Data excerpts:
──────────
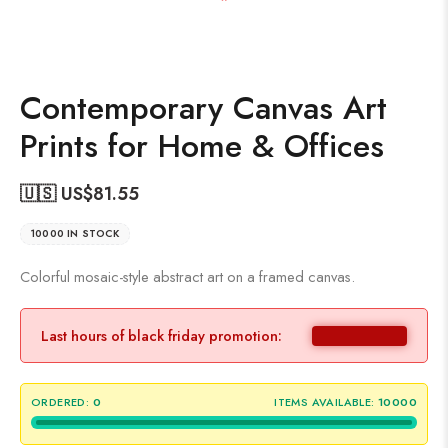
Contemporary Canvas Art
Prints for Home & Offices
🇺🇸 US$
81.55
10000 IN STOCK
Colorful mosaic-style abstract art on a framed canvas.
Last hours of black friday promotion:
ORDERED:
0
ITEMS AVAILABLE:
10000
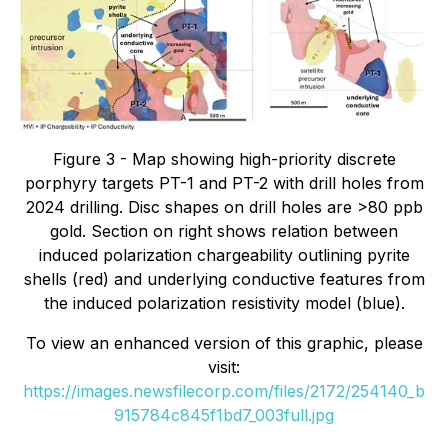
Figure 3 - Map showing high-priority discrete
porphyry targets PT-1 and PT-2 with drill holes from
2024 drilling. Disc shapes on drill holes are >80 ppb
gold. Section on right shows relation between
induced polarization chargeability outlining pyrite
shells (red) and underlying conductive features from
the induced polarization resistivity model (blue).
To view an enhanced version of this graphic, please
visit:
https://images.newsfilecorp.com/files/2172/254140_b
915784c845f1bd7_003full.jpg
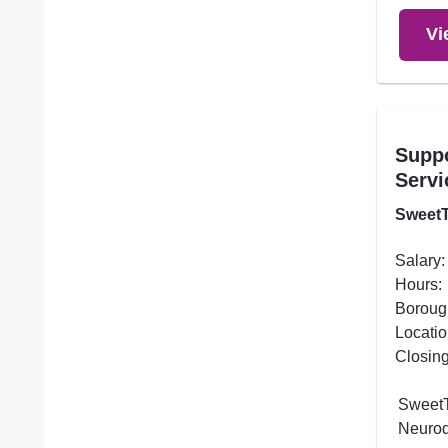
Vi
Supp
Servi
SweetT
Salary:
Hours:
Boroug
Locatio
Closing
SweetT
Neurod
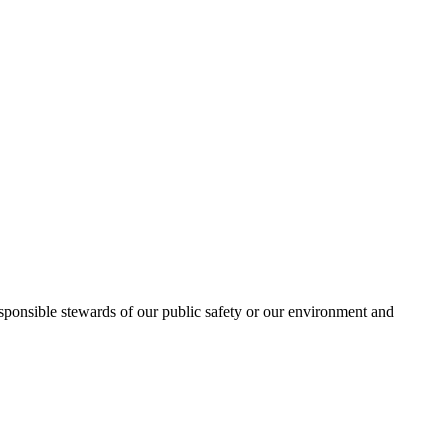
esponsible stewards of our public safety or our environment and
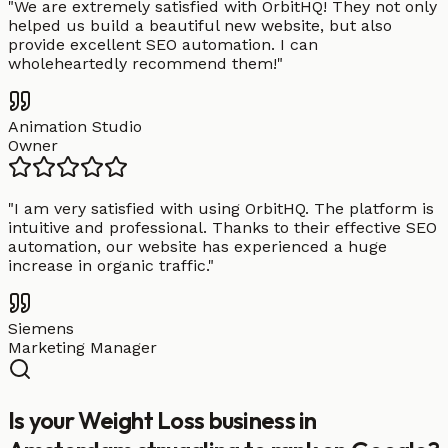
"
We are extremely satisfied with OrbitHQ! They not only
helped us build a beautiful new website, but also
provide excellent SEO automation. I can
wholeheartedly recommend them!
"
Animation Studio
Owner
"
I am very satisfied with using OrbitHQ. The platform is
intuitive and professional. Thanks to their effective SEO
automation, our website has experienced a huge
increase in organic traffic.
"
Siemens
Marketing Manager
Is your Weight Loss business in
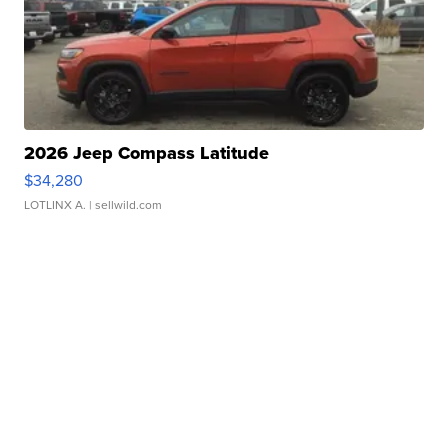
2026 Jeep Compass Latitude
$34,280
LOTLINX A.
| sellwild.com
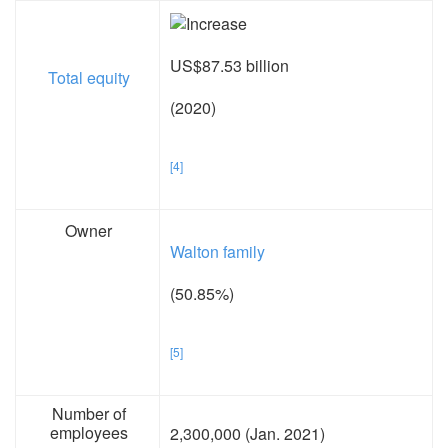
US$87.53 billion
Total equity
(2020)
[4]
Owner
Walton family
(50.85%)
[5]
Number of
employees
2,300,000 (Jan. 2021)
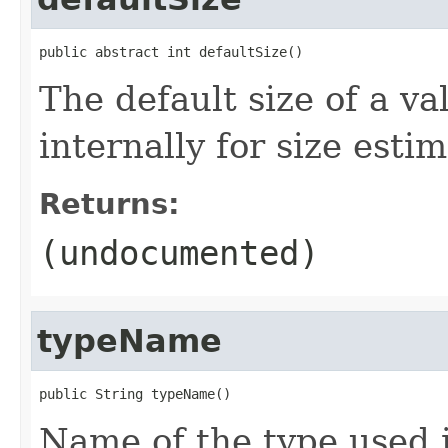
public abstract int defaultSize()
The default size of a va
internally for size estim
Returns:
(undocumented)
typeName
public String typeName()
Name of the type used i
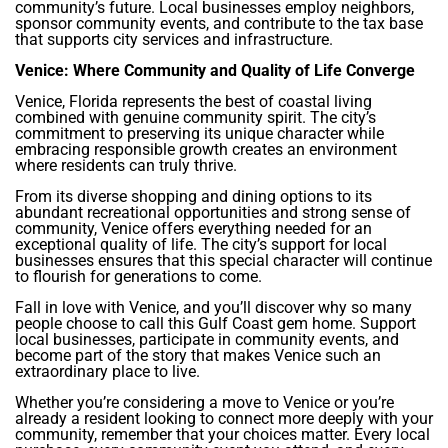
community’s future. Local businesses employ neighbors,
sponsor community events, and contribute to the tax base
that supports city services and infrastructure.
Venice: Where Community and Quality of Life Converge
Venice, Florida represents the best of coastal living
combined with genuine community spirit. The city’s
commitment to preserving its unique character while
embracing responsible growth creates an environment
where residents can truly thrive.
From its diverse shopping and dining options to its
abundant recreational opportunities and strong sense of
community, Venice offers everything needed for an
exceptional quality of life. The city’s support for local
businesses ensures that this special character will continue
to flourish for generations to come.
Fall in love with Venice, and you’ll discover why so many
people choose to call this Gulf Coast gem home. Support
local businesses, participate in community events, and
become part of the story that makes Venice such an
extraordinary place to live.
Whether you’re considering a move to Venice or you’re
already a resident looking to connect more deeply with your
community, remember that your choices matter. Every local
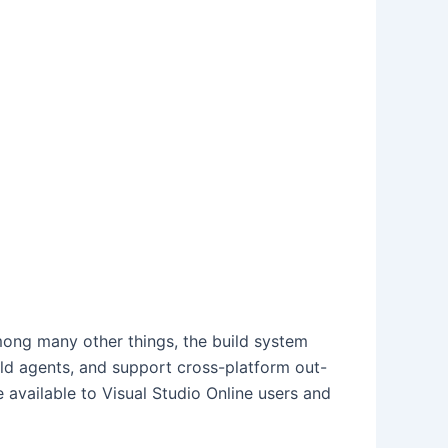
ong many other things, the build system
ld agents, and support cross-platform out-
 available to Visual Studio Online users and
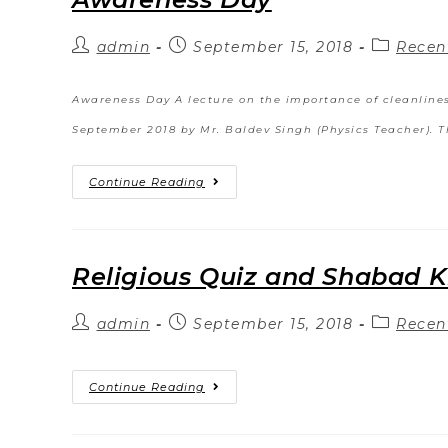
admin
September 15, 2018
Recen
Awareness Day A lecture on the importance of cleanline
September 2018 by Mr. Baldev Singh (Physics Teacher). 
Continue Reading
Religious Quiz and Shabad K
admin
September 15, 2018
Recen
Continue Reading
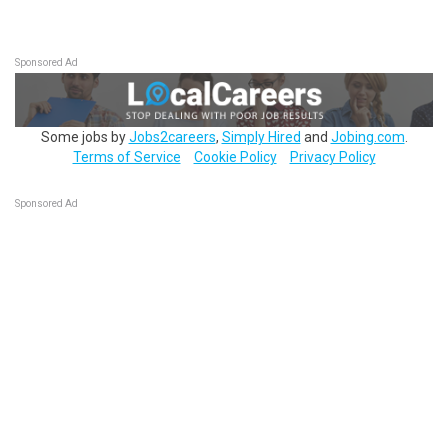
Sponsored Ad
Some jobs by
Jobs2careers
,
Simply Hired
and
Jobing.com
.
Terms of Service
Cookie Policy
Privacy Policy
Sponsored Ad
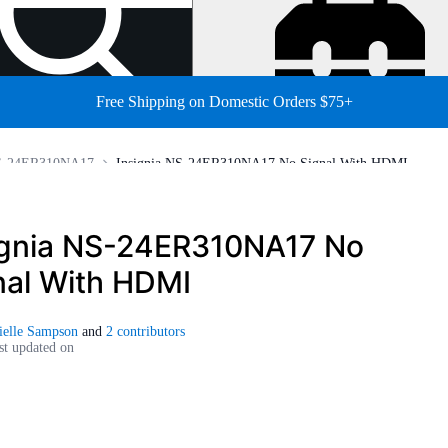
Free Shipping on Domestic Orders $75+
NS-24ER310NA17
Insignia NS-24ER310NA17 No Signal With HDMI
ignia NS-24ER310NA17 No
nal With HDMI
ielle Sampson
and
2 contributors
st updated on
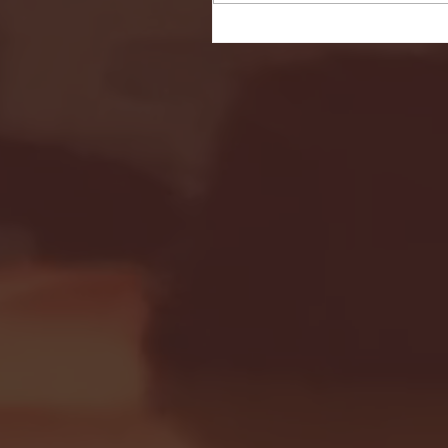
Seton Hall vs DePaul 
January 24, 2026 | BI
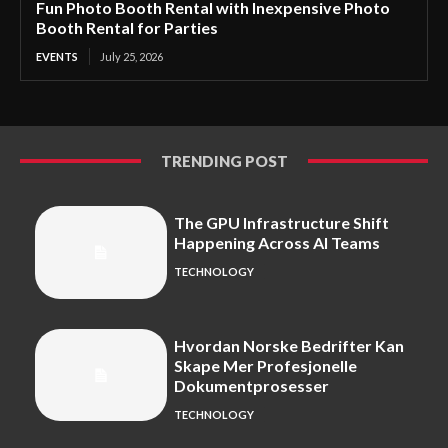
Fun Photo Booth Rental with Inexpensive Photo
Booth Rental for Parties
EVENTS
July 25, 2026
TRENDING POST
The GPU Infrastructure Shift
Happening Across AI Teams
TECHNOLOGY
Hvordan Norske Bedrifter Kan
Skape Mer Profesjonelle
Dokumentprosesser
TECHNOLOGY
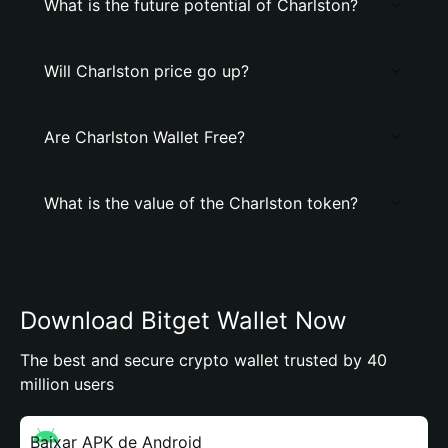
What is the future potential of Charlston?
Will Charlston price go up?
Are Charlston Wallet Free?
What is the value of the Charlston token?
Download Bitget Wallet Now
The best and secure crypto wallet trusted by 40
million users
Baixar APK de Android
──────────
Try it:
Retype each record exactly as it appears above and drop the images.

Solved exercise:
Contemporary Canvas Art
Prints for Home & Offices
🇺🇸 US$
81.55
10000 IN STOCK
Colorful mosaic-style abstract art on a framed canvas.
Last hours of black friday promotion:
ORDERED:
0
ITEMS AVAILABLE:
10000
Figure 3 - Map showing high-priority discrete
porphyry targets PT-1 and PT-2 with drill holes from
2024 drilling. Disc shapes on drill holes are >80 ppb
gold. Section on right shows relation between
induced polarization chargeability outlining pyrite
shells (red) and underlying conductive features from
the induced polarization resistivity model (blue).
To view an enhanced version of this graphic, please
visit:
https://images.newsfilecorp.com/files/2172/254140_b
915784c845f1bd7_003full.jpg
Vi
Supp
Servi
SweetT
Salary:
Hours:
Boroug
Locatio
Closing
SweetT
Neurod
esponsible stewards of our public safety or our environment and
"
We are extremely satisfied with OrbitHQ! They not only
helped us build a beautiful new website, but also
provide excellent SEO automation. I can
wholeheartedly recommend them!
"
Animation Studio
Owner
"
I am very satisfied with using OrbitHQ. The platform is
intuitive and professional. Thanks to their effective SEO
automation, our website has experienced a huge
increase in organic traffic.
"
Siemens
Marketing Manager
Is your Weight Loss business in
2026 Jeep Compass Latitude
$34,280
LOTLINX A.
| sellwild.com
US$87.53 billion
Total equity
(2020)
[4]
Owner
Walton family
(50.85%)
[5]
Number of
employees
2,300,000 (Jan. 2021)
public abstract int defaultSize()
The default size of a va
internally for size estim
Returns:
(undocumented)
typeName
public String typeName()
Name of the type used i
community’s future. Local businesses employ neighbors,
sponsor community events, and contribute to the tax base
that supports city services and infrastructure.
Venice: Where Community and Quality of Life Converge
Venice, Florida represents the best of coastal living
combined with genuine community spirit. The city’s
commitment to preserving its unique character while
embracing responsible growth creates an environment
where residents can truly thrive.
From its diverse shopping and dining options to its
abundant recreational opportunities and strong sense of
community, Venice offers everything needed for an
exceptional quality of life. The city’s support for local
businesses ensures that this special character will continue
to flourish for generations to come.
Fall in love with Venice, and you’ll discover why so many
people choose to call this Gulf Coast gem home. Support
local businesses, participate in community events, and
become part of the story that makes Venice such an
extraordinary place to live.
Whether you’re considering a move to Venice or you’re
already a resident looking to connect more deeply with your
community, remember that your choices matter. Every local
ong many other things, the build system
ld agents, and support cross-platform out-
 available to Visual Studio Online users and
admin
September 15, 2018
Recen
Awareness Day A lecture on the importance of cleanline
September 2018 by Mr. Baldev Singh (Physics Teacher). 
Continue Reading
Religious Quiz and Shabad K
admin
September 15, 2018
Recen
Continue Reading
Sponsored Ad
Some jobs by
Jobs2careers
,
Simply Hired
and
Jobing.com
.
Terms of Service
Cookie Policy
Privacy Policy
Sponsored Ad
Free Shipping on Domestic Orders $75+
NS-24ER310NA17
Insignia NS-24ER310NA17 No Signal With HDMI
ignia NS-24ER310NA17 No
nal With HDMI
ielle Sampson
and
2 contributors
st updated on
Seton Hall vs DePaul 
January 24, 2026 | BI
Fun Photo Booth Rental with Inexpensive Photo
Booth Rental for Parties
EVENTS
July 25, 2026
TRENDING POST
The GPU Infrastructure Shift
Happening Across AI Teams
TECHNOLOGY
Hvordan Norske Bedrifter Kan
Skape Mer Profesjonelle
Dokumentprosesser
TECHNOLOGY
What is the future potential of Charlston?
Will Charlston price go up?
Are Charlston Wallet Free?
What is the value of the Charlston token?
Download Bitget Wallet Now
The best and secure crypto wallet trusted by 40
million users
Baixar APK de Android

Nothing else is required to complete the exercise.